▶ [What is being asked]
Write out, word for word, each line from the start of the entries through the one holding "ring tip: (137, 242)"; omit the pictures.

--- Records provided Enclosed Below ---

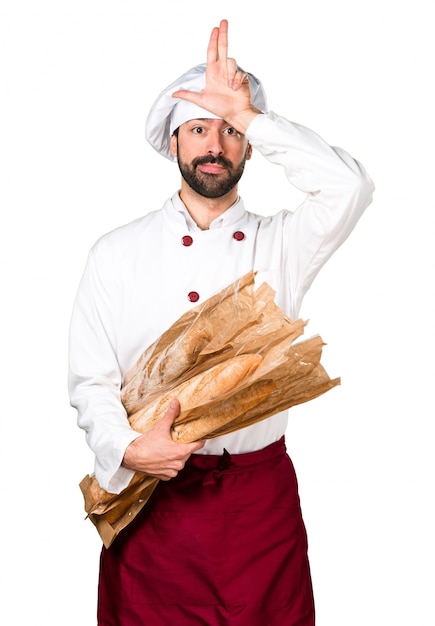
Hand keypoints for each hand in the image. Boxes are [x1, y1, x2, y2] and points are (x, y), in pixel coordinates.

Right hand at [121, 399, 204, 480]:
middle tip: (176, 440)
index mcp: (181, 452)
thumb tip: (176, 402)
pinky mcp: (165, 477)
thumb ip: (171, 414)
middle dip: (183, 447)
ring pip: (180, 462)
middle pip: (188, 453)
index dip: (200, 440)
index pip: (198, 446)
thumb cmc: (146, 444)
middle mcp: (178, 464)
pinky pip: (172, 470)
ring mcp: (172, 471)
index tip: (200, 436)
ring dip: (176, 456)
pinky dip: (169, 464)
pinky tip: (162, 458)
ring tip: (167, 449)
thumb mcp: (160, 427)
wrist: (131, 456)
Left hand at [172, 19, 259, 133]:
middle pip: (223, 47)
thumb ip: (188, 94)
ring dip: (229, 74)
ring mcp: (232, 72)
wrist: (234, 114)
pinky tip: (234, 89)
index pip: (212, 52)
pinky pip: (238, 72)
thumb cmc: (220, 108)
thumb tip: (173, 93)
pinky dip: (236, 81)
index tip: (215, 29)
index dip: (213, 40)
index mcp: (213, 72)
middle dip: (224, 34)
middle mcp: (223, 69)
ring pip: (231, 61)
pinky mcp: (241, 77)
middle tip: (223, 21)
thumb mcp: (201, 100)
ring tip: (229, 87)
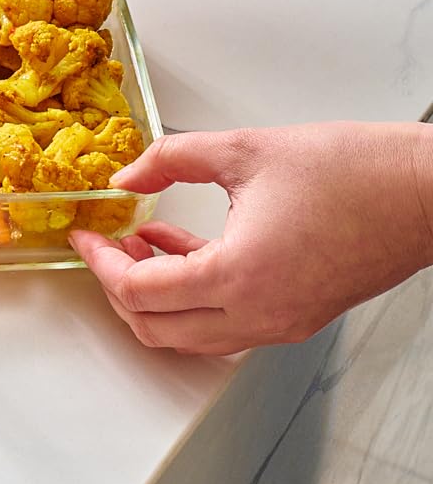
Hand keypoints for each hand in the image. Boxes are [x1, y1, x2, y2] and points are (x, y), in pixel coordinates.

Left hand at [70, 123, 432, 355]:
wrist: (427, 191)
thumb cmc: (356, 171)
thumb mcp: (244, 150)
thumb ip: (170, 159)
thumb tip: (127, 175)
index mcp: (239, 278)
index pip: (140, 293)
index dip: (100, 263)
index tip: (85, 236)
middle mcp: (260, 314)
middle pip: (157, 328)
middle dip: (119, 288)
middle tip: (104, 246)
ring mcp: (282, 322)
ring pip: (191, 334)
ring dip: (156, 296)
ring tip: (137, 242)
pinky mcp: (300, 315)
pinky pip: (227, 322)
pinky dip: (194, 295)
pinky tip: (181, 245)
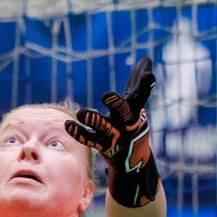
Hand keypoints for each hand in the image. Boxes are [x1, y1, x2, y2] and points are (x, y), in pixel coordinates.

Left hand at [65, 55, 158, 207]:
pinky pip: (89, 138)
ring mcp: (114, 135)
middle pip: (123, 111)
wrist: (132, 158)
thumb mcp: (136, 103)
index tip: (149, 76)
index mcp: (135, 110)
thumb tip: (146, 58)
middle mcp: (126, 122)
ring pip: (103, 127)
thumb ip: (138, 82)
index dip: (145, 85)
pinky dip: (79, 132)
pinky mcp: (102, 145)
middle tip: (106, 95)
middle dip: (116, 103)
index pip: (142, 95)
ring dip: (93, 119)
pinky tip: (68, 125)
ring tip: (80, 112)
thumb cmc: (132, 123)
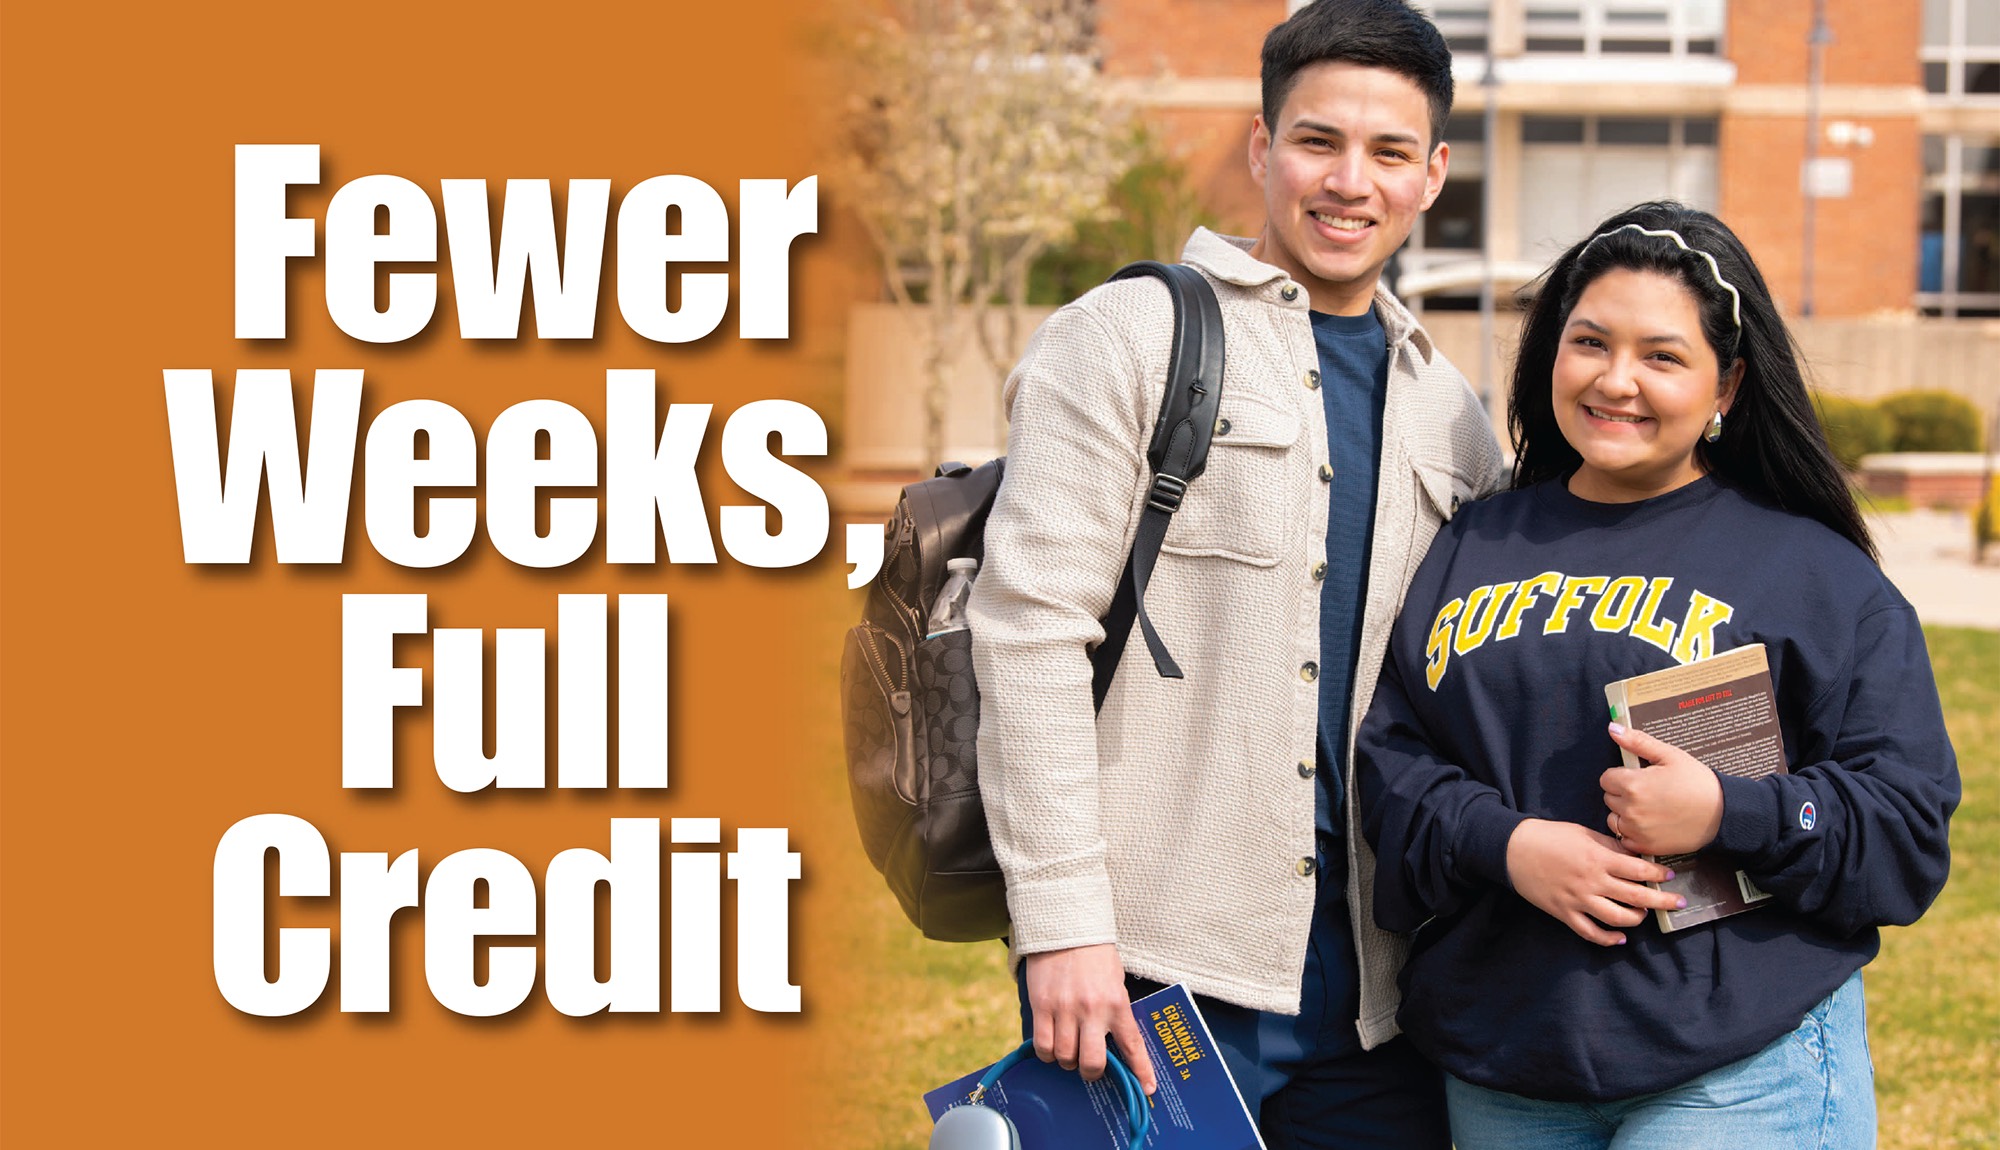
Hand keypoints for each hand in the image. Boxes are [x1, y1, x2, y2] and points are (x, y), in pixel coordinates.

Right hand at [1023, 943, 1156, 1094]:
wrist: (1065, 928)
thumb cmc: (1094, 956)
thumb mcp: (1115, 982)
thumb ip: (1115, 1011)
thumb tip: (1114, 1042)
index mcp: (1117, 1003)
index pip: (1132, 1045)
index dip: (1141, 1072)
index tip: (1148, 1089)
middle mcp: (1092, 1010)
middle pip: (1091, 1062)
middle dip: (1091, 1072)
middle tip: (1091, 1068)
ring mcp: (1065, 1009)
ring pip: (1064, 1057)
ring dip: (1067, 1061)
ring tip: (1068, 1051)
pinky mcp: (1042, 1005)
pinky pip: (1042, 1044)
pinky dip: (1047, 1053)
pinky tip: (1051, 1045)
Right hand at [1504, 818, 1682, 945]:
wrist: (1514, 849)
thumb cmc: (1549, 836)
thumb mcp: (1583, 834)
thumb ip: (1610, 846)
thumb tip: (1635, 856)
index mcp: (1597, 858)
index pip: (1638, 869)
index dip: (1658, 873)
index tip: (1670, 875)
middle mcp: (1591, 881)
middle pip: (1635, 897)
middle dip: (1662, 900)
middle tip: (1679, 902)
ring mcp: (1578, 900)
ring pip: (1617, 918)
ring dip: (1637, 919)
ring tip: (1644, 914)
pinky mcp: (1564, 913)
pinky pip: (1590, 932)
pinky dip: (1608, 938)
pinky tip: (1620, 938)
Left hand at [1601, 722, 1725, 856]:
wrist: (1722, 813)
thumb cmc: (1697, 782)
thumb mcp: (1669, 755)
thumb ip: (1637, 742)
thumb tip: (1613, 727)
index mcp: (1633, 785)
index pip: (1606, 778)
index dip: (1621, 775)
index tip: (1639, 777)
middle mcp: (1630, 810)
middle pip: (1609, 798)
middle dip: (1623, 793)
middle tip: (1648, 792)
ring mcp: (1637, 831)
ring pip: (1614, 819)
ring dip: (1624, 813)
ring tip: (1649, 808)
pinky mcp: (1645, 846)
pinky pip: (1624, 839)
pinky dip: (1632, 832)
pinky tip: (1650, 824)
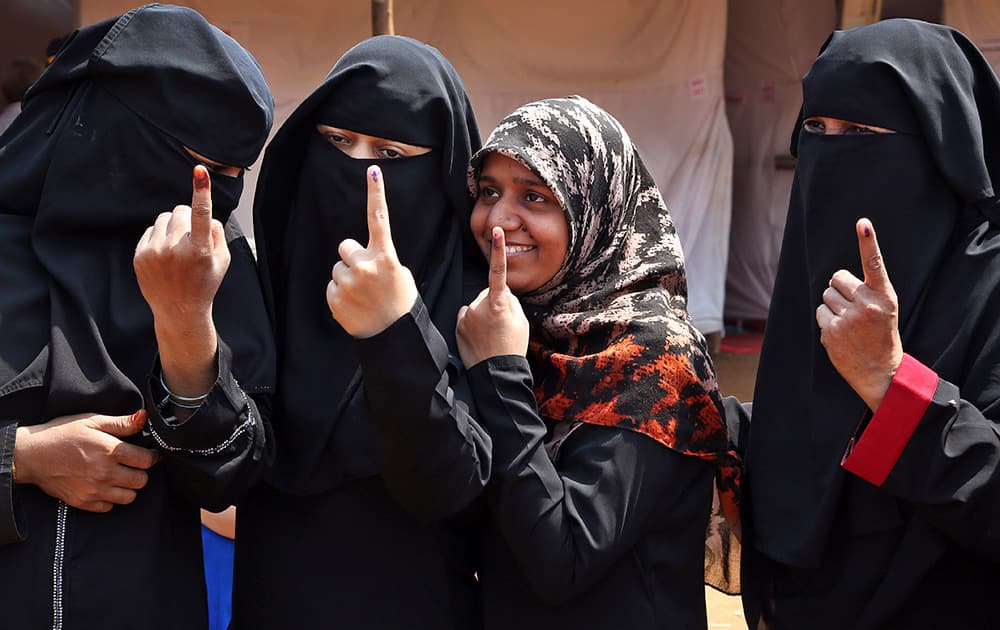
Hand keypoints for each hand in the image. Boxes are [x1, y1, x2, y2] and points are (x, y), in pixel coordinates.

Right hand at [13, 410, 159, 511]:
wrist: (32, 455)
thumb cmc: (62, 434)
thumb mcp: (92, 421)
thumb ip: (121, 422)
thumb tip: (143, 417)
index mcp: (110, 451)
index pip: (146, 460)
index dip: (152, 457)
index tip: (150, 455)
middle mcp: (105, 473)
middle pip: (141, 480)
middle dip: (141, 472)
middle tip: (134, 466)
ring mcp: (94, 490)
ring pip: (129, 497)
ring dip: (129, 487)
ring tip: (121, 477)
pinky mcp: (83, 502)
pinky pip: (109, 507)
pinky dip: (111, 499)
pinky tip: (106, 486)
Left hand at [134, 165, 223, 399]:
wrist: (179, 312)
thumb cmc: (205, 283)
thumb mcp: (223, 261)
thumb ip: (217, 233)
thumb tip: (203, 214)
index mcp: (200, 251)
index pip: (202, 215)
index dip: (202, 191)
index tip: (200, 171)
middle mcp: (176, 250)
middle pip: (180, 211)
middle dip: (187, 217)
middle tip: (191, 235)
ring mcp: (155, 253)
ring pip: (163, 219)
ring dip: (172, 227)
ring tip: (178, 247)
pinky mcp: (140, 256)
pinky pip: (150, 230)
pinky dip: (159, 237)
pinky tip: (165, 255)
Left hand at [327, 165, 418, 337]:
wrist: (393, 337)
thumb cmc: (400, 304)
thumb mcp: (400, 275)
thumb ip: (380, 258)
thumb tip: (360, 254)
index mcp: (385, 257)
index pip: (379, 218)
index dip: (376, 193)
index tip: (373, 170)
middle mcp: (364, 266)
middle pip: (345, 246)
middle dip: (352, 258)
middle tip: (367, 278)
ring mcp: (347, 282)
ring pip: (337, 268)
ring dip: (347, 278)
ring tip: (363, 296)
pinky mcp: (334, 298)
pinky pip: (331, 286)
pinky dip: (340, 295)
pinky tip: (355, 306)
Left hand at [456, 227, 529, 366]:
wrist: (495, 375)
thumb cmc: (512, 347)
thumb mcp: (521, 321)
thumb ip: (510, 300)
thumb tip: (500, 290)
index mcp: (498, 304)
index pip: (498, 272)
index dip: (498, 251)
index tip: (496, 231)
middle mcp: (478, 306)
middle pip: (488, 293)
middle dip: (494, 302)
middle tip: (502, 325)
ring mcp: (465, 316)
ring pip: (476, 305)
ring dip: (482, 314)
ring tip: (491, 334)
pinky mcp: (457, 325)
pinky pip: (466, 315)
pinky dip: (472, 322)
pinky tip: (480, 337)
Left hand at [816, 218, 902, 410]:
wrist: (881, 372)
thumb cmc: (882, 335)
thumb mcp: (885, 309)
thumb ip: (867, 290)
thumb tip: (834, 278)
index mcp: (884, 296)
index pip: (874, 264)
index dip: (868, 242)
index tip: (863, 223)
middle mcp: (867, 304)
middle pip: (837, 278)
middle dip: (840, 289)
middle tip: (853, 307)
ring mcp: (848, 318)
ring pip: (826, 295)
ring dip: (833, 306)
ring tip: (849, 323)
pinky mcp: (831, 331)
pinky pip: (819, 312)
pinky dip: (826, 320)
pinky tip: (840, 333)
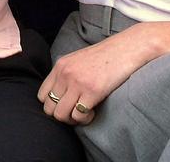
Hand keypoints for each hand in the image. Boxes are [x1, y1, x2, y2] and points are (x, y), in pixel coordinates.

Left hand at [37, 26, 151, 125]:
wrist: (126, 49)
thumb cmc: (105, 56)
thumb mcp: (78, 59)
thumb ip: (66, 73)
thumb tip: (60, 94)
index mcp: (60, 66)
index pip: (42, 95)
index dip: (52, 105)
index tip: (65, 105)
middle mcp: (65, 74)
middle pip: (49, 108)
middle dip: (61, 115)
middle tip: (75, 112)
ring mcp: (78, 83)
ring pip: (61, 115)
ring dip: (72, 119)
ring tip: (84, 113)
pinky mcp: (92, 91)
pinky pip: (78, 116)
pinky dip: (85, 119)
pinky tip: (93, 111)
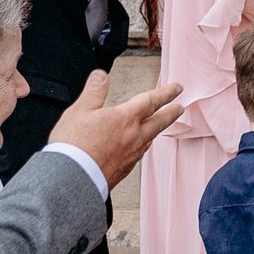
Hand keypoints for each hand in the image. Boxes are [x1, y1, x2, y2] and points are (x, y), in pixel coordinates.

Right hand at [50, 70, 187, 188]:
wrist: (73, 177)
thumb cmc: (74, 145)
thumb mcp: (79, 110)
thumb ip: (93, 91)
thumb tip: (100, 75)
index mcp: (125, 118)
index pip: (151, 101)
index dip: (166, 93)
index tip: (177, 88)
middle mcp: (133, 136)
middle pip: (159, 121)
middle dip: (171, 112)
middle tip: (180, 108)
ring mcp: (131, 155)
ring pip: (150, 139)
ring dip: (158, 130)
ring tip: (160, 126)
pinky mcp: (124, 169)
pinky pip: (139, 155)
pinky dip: (143, 147)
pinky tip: (139, 148)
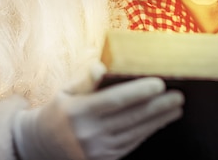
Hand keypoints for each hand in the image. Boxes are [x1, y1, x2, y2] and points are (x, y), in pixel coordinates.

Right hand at [12, 76, 183, 159]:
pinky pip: (131, 144)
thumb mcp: (65, 92)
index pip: (114, 100)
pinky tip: (159, 122)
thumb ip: (85, 79)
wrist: (39, 146)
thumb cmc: (57, 112)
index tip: (160, 83)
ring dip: (158, 120)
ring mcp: (97, 150)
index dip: (139, 92)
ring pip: (135, 132)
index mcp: (78, 111)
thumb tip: (102, 66)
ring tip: (176, 108)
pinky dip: (147, 132)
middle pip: (131, 117)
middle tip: (178, 96)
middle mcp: (89, 133)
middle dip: (158, 107)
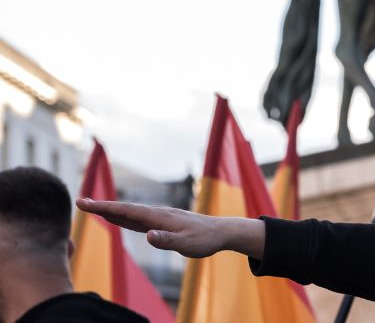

--- End of Enclosed Records provided ---

▶ [Output for this task]
Hand keypoints for each hand in the image. Boxes are [x1, y1, x2, y2] and points are (x, y), in pixel coordinates.

Right hand at [121, 399, 204, 480]:
middle tip: (176, 440)
index mcp: (181, 452)
thumb tip: (176, 402)
pinky mcp: (165, 477)
thumb ip: (171, 414)
middle dip: (183, 447)
ring pip: (180, 462)
middle pip: (188, 453)
index dip: (200, 440)
index pip: (198, 446)
thumb cmc: (146, 444)
middle mcp: (178, 464)
pinky pip: (172, 470)
ring mcp: (172, 471)
index tip: (200, 436)
ring dip: (176, 456)
pinky dip: (169, 464)
pinky tip: (162, 458)
ring tip: (167, 449)
thumb mcp: (160, 427)
wrist: (131, 456)
Left hand at [172, 19, 259, 133]:
middle pip: (223, 47)
thumb ip: (188, 94)
ring dip: (229, 74)
ring mcp: (232, 72)
wrist: (234, 114)
pinky tip: (234, 89)
index pip: (212, 52)
pinky pip: (238, 72)
thumb cmc: (220, 108)
thumb tip: (173, 93)
pinky dip: (236, 81)
index tip: (215, 29)
index dip: (213, 40)
index mcp: (213, 72)
middle dip: (224, 34)
middle mcp: (223, 69)
ring pip: (231, 61)
pinky mcp: (241, 77)
middle tip: (223, 21)
thumb mcp: (201, 100)
ring tip: (229, 87)
Hand keypoints for each hand in the image. Boxes are [x1, y1, x2, y2] and points are (x, y), in pixel coordinates.

Left hand at [70, 123, 432, 355]:
wrist: (427, 191)
thumb cmc: (356, 171)
thumb mcp: (244, 150)
thumb ip: (170, 159)
thumb tip: (127, 175)
index mcp: (239, 278)
index pip: (140, 293)
index dip: (100, 263)
index tip: (85, 236)
middle mcp: (260, 314)
middle pip: (157, 328)
middle dip: (119, 288)
middle tip: (104, 246)
ring mcp: (282, 322)
ring pip: (191, 334)
ring dip: (156, 296)
ring tip: (137, 242)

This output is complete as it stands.